### Text
Red Hat Bugzilla – Bug 142737
lvm2-related boot failure
Last modified: 2007-11-30 17:10:56 EST
Description of problem:
System won't boot
Version-Release number of selected component (if applicable):
Probably difficult, but easy on my machine. :)
Steps to Reproduce:
1. Shut down FC3 without sync'ing disks
2. Try to boot
3. It doesn't.
System won't boot
System should boot.
I have an FC3 system, that was happy, but is now unhappy. This may be
related to someone, who shall remain nameless, having shut off the power
on it without doing an orderly shutdown. Then again, maybe it was
because of a "yum -y update", because I put off rebooting for a while
Anyway, now when it tries to boot, I see:
Red Hat nash version 4.1.18 starting
Reading all physical volumes. This may take a while...
Found volume group "VolGroup00" using metadata type lvm2
2 logical volume(s) in volume group "VolGroup00" now active
...and that's it. I've left it there for over and hour, and it never
gets past that.
I booted off of an FC3 rescue cd, and found that I could mount the /boot
partition, but I cannot mount the / partition. I ran various lvm
commands that identified two lvm volumes on the system.
fsck'ing /dev/hda2 (which is /) is getting me no where though - it just
says "invalid argument".
I tried firing up device mapper and udev in order to get
a /dev/VolGroup00 directory, but it just wouldn't do it - at least, not
with the things I tried. I could mkdir the directory, but then "lvm
vgmknodes" would remove it.
What do I need to do to get past this? There's stuff in the filesystem
I want quite a bit. :-S
I tried all 3 FC3 kernels I have on the system, but none would come up,
getting stuck at that same point.

### List of tasks
**a.** Repeat the bug report from "Found volume group" to "on the system.", switching "rescue cd" to "live CD".
**b.** In the bug report, what message does fsck give when run on /dev/hda2?
The records after this point come from a separate source.

### Listed entries
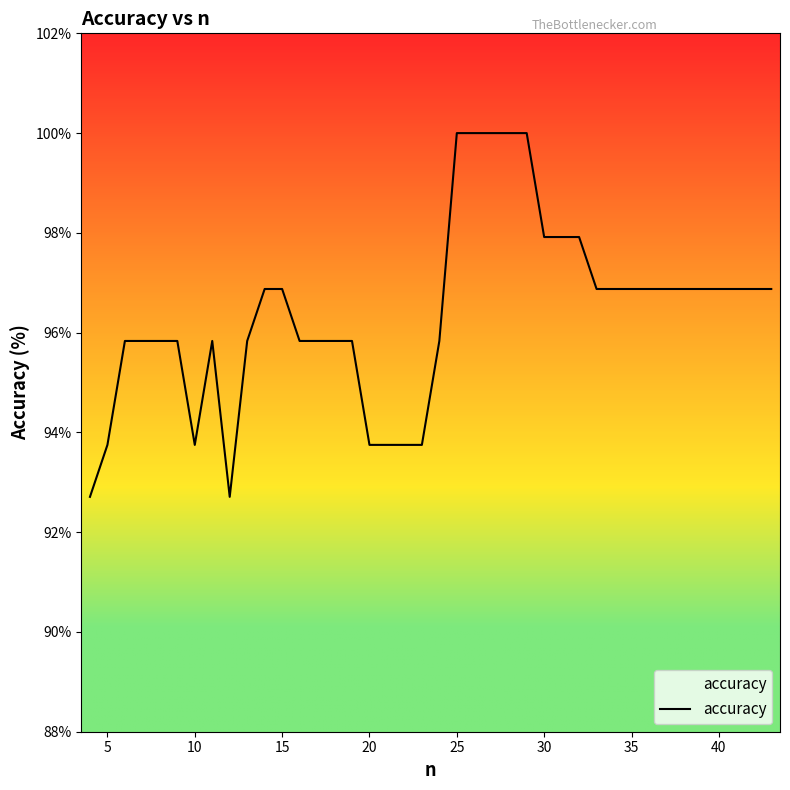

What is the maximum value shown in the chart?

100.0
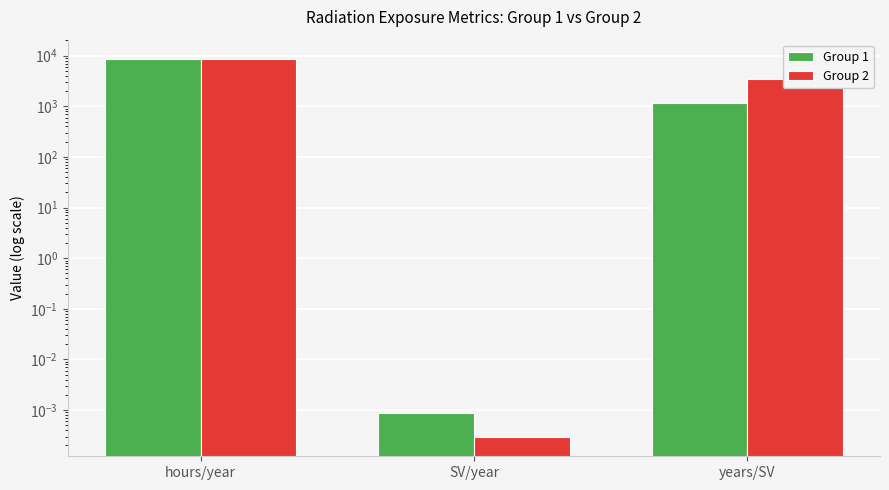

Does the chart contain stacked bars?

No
* * *
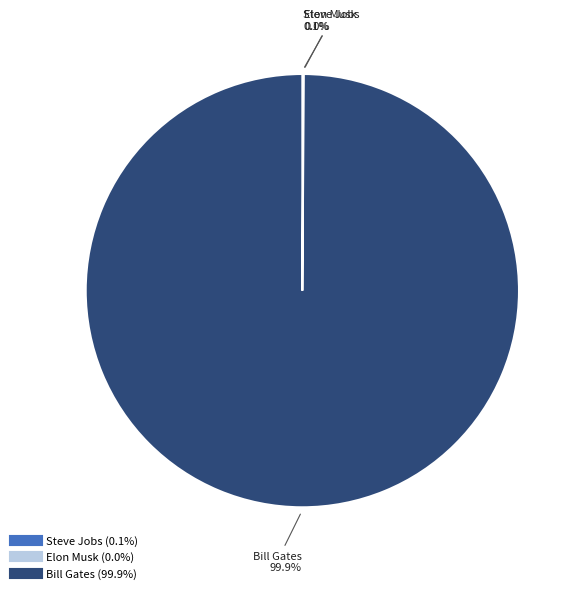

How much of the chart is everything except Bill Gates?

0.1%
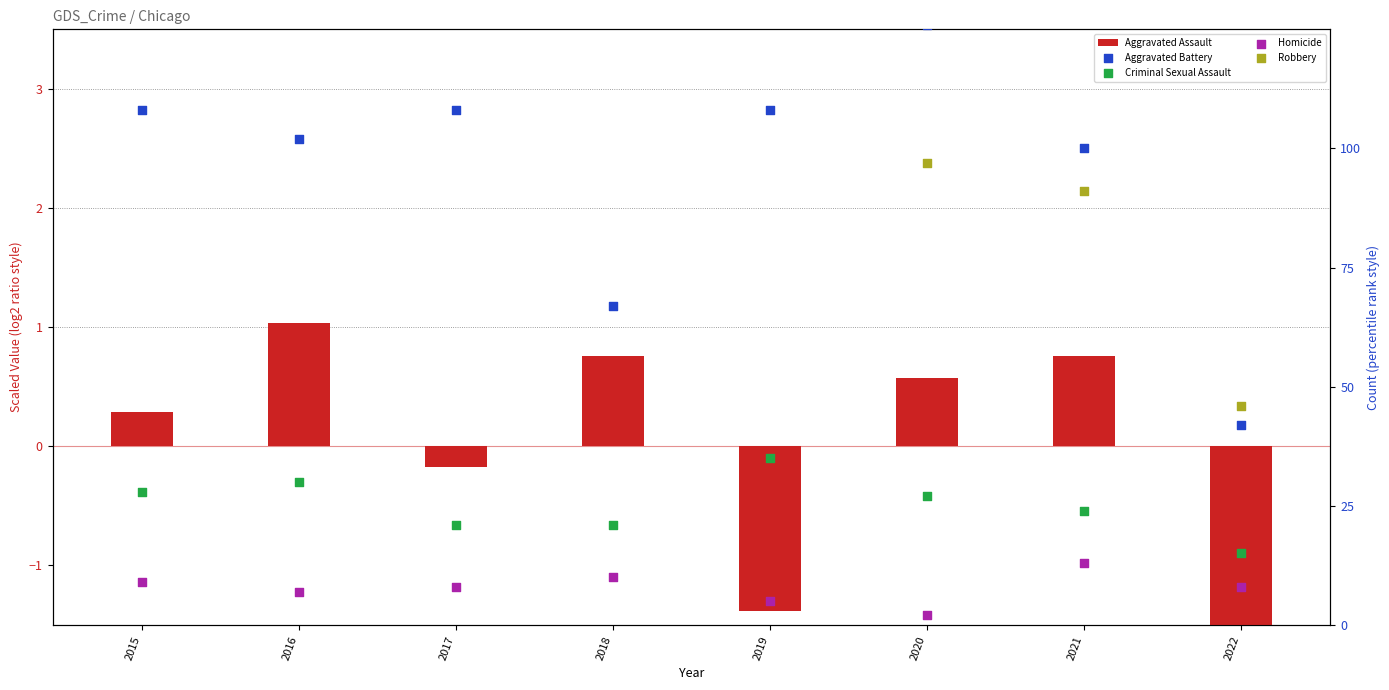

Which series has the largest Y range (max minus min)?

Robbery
...
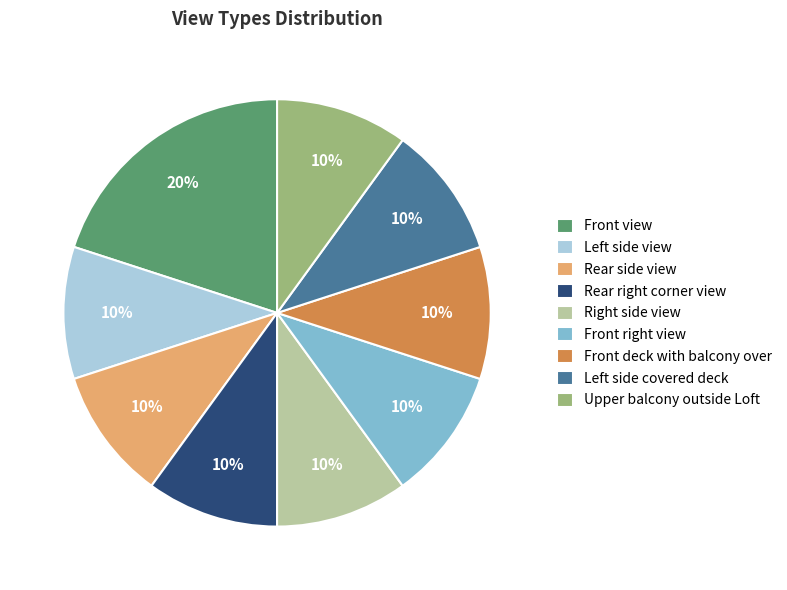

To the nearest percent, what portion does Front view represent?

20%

### Responses for each task
**a.**
Found volume group "VolGroup00" using metadata type lvm2
2 logical volume(s) in volume group "VolGroup00" now active
...and that's it. I've left it there for over and hour, and it never
gets past that.
I booted off of an FC3 live CD, and found that I could mount the /boot
partition, but I cannot mount the / partition. I ran various lvm
commands that identified two lvm volumes on the system.

**b.** "invalid argument"